____ Entries provided

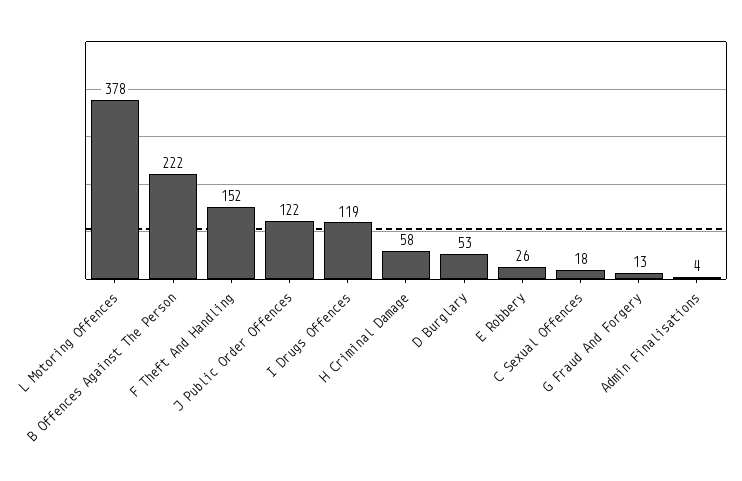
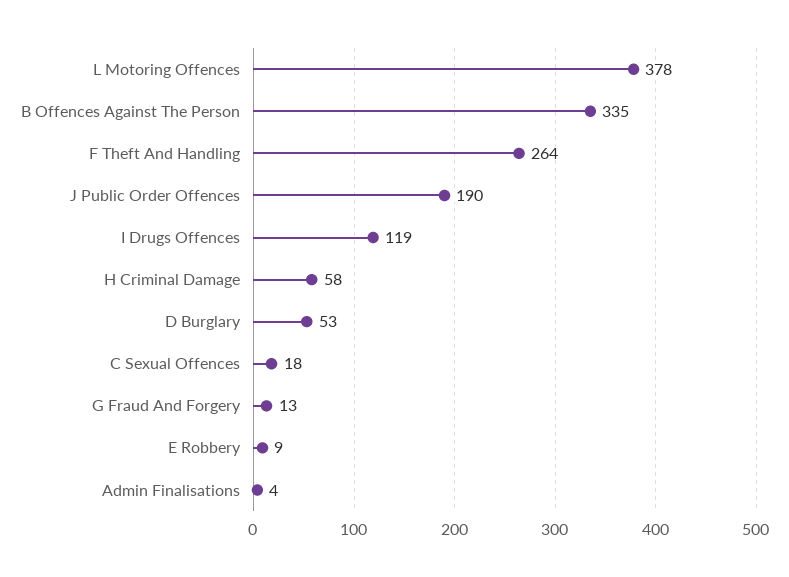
B Offences Against The Person: 222 -> 335
F Theft And Handling: 152 -> 264
J Public Order Offences: 122 -> 190
E Robbery: 26 -> 9

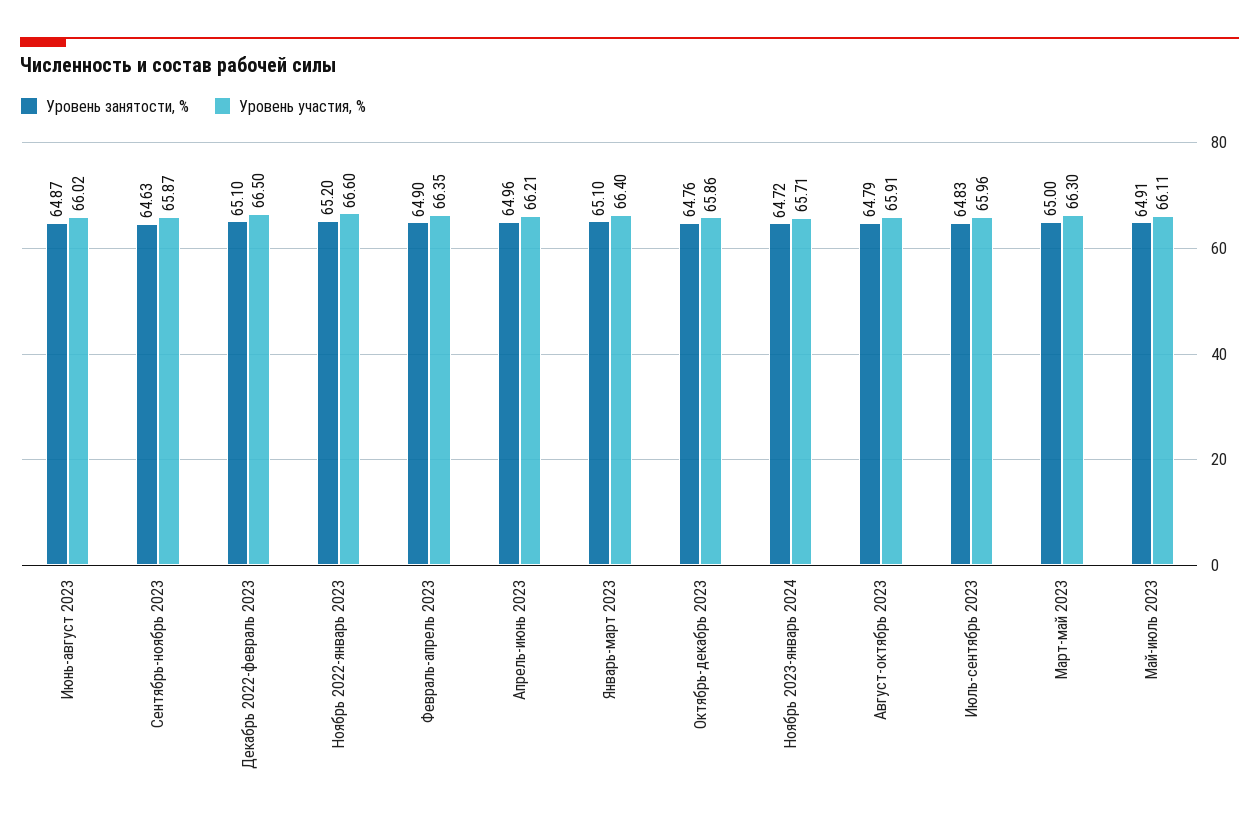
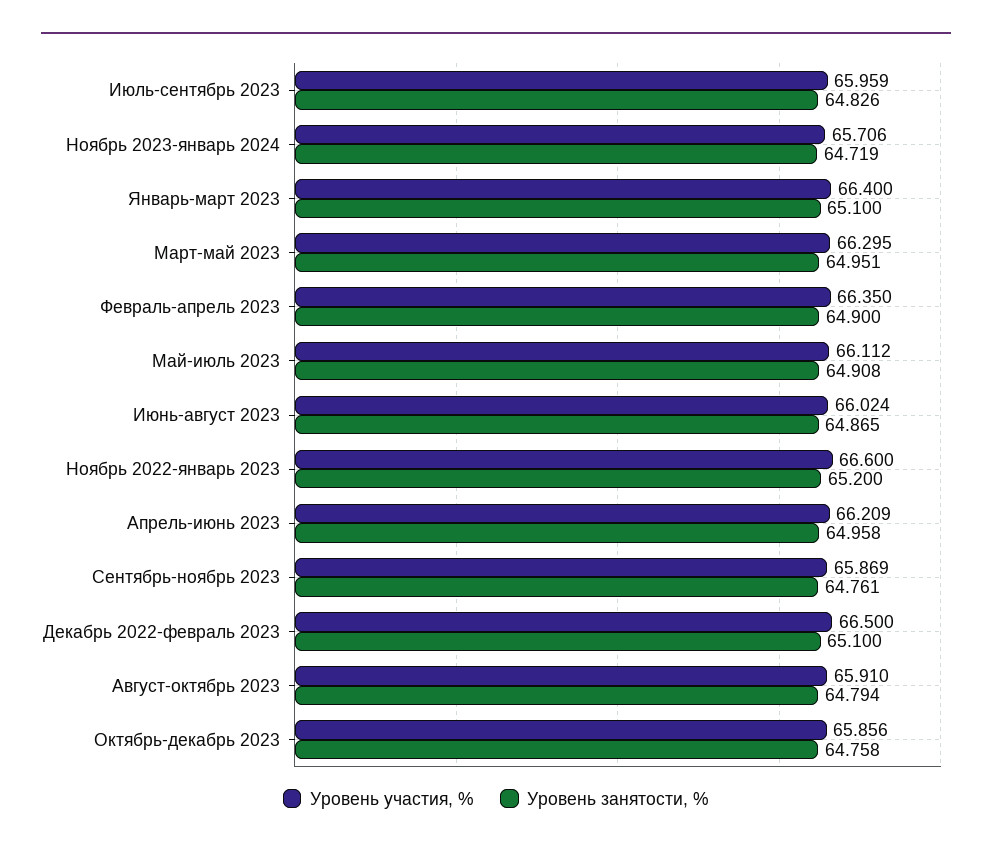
Уровень занятости, %, Сентябрь-ноябрь 2023: 64.63 -> 64.761
Уровень занятости, %, Март-май 2023: 65 -> 64.951

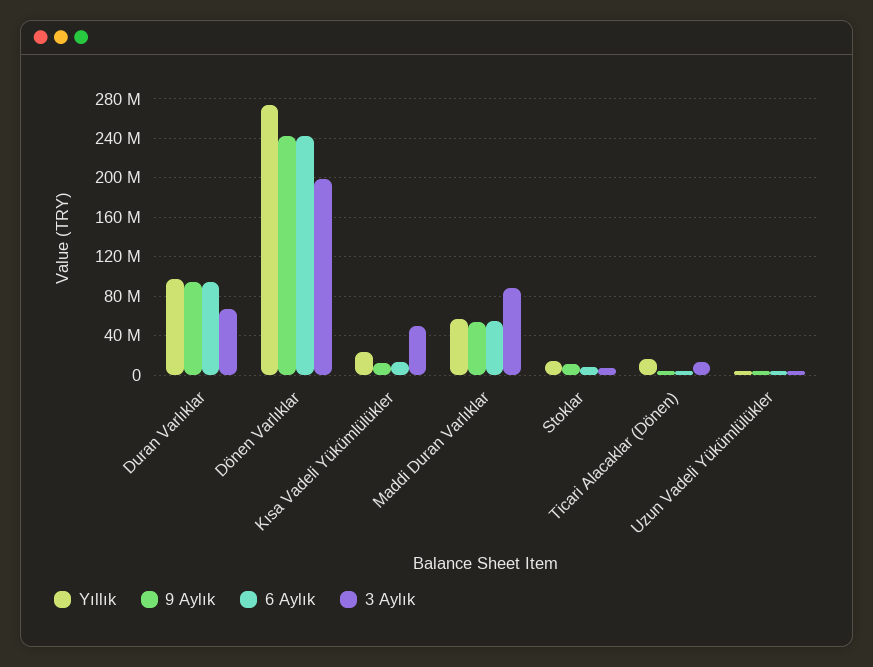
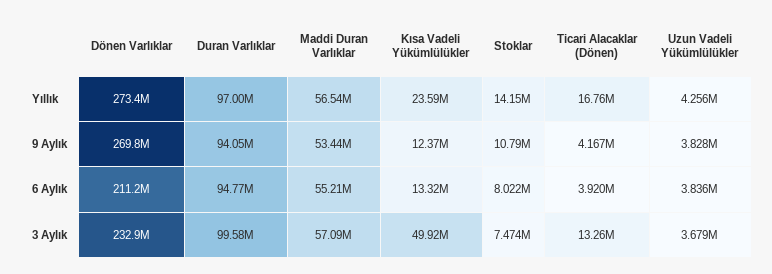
3 Aylık, Duran Varlıklar: 70000000 -> 99580000
9 Aylık, Dönen Varlıklar: 240000000 -> 269800000
6 Aylık, Dönen Varlıklar: 240000000 -> 211200000
3 Aylık, Dönen Varlıklar: 200000000 -> 232900000
3 Aylık, Maddi Duran Varlıklar: 90000000 -> 57090000

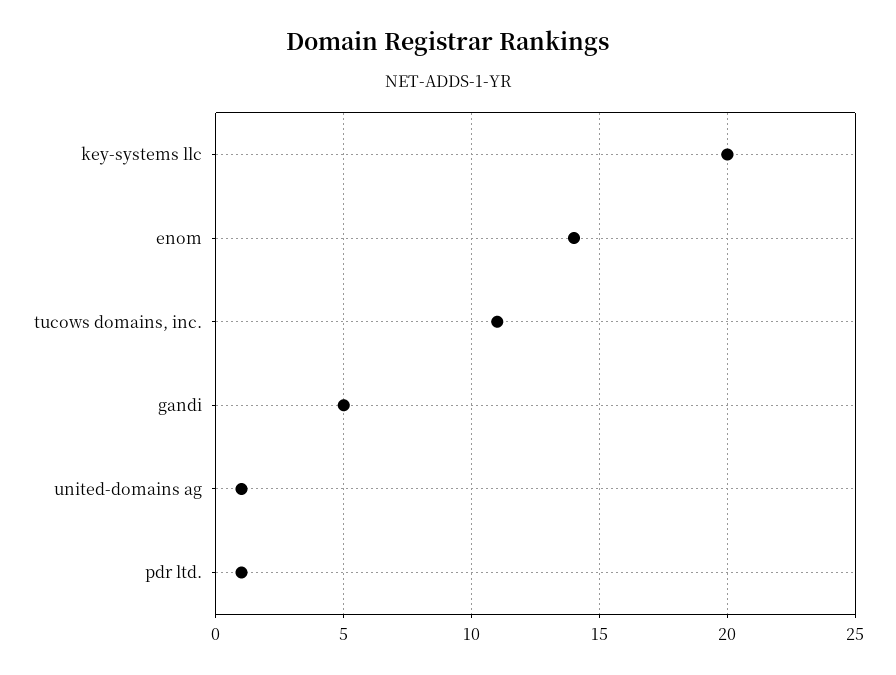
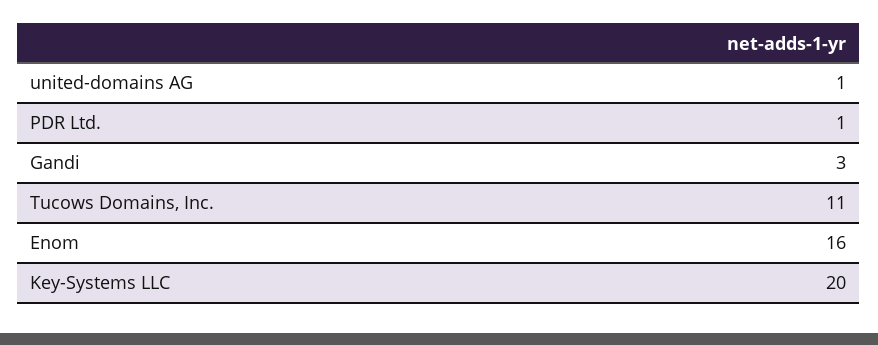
enom: 14 -> 16
gandi: 5 -> 3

________

Instructions for the task =
Reproduce precisely the lines of the listing above, from the line containing "J Public Order Offences: 122 -> 190" to the last line, both ends included. Pictures are to be omitted.

Reply =
J Public Order Offences: 122 -> 190
E Robbery: 26 -> 9

Уровень занятости, %, Сентябрь-ноябрь 2023: 64.63 -> 64.761
Уровень занятости, %, Март-май 2023: 65 -> 64.951

3 Aylık, Duran Varlıklar: 70000000 -> 99580000
9 Aylık, Dönen Varlıklar: 240000000 -> 269800000
6 Aylık, Dönen Varlıklar: 240000000 -> 211200000
3 Aylık, Dönen Varlıklar: 200000000 -> 232900000
3 Aylık, Maddi Duran Varlıklar: 90000000 -> 57090000

enom: 14 -> 16
gandi: 5 -> 3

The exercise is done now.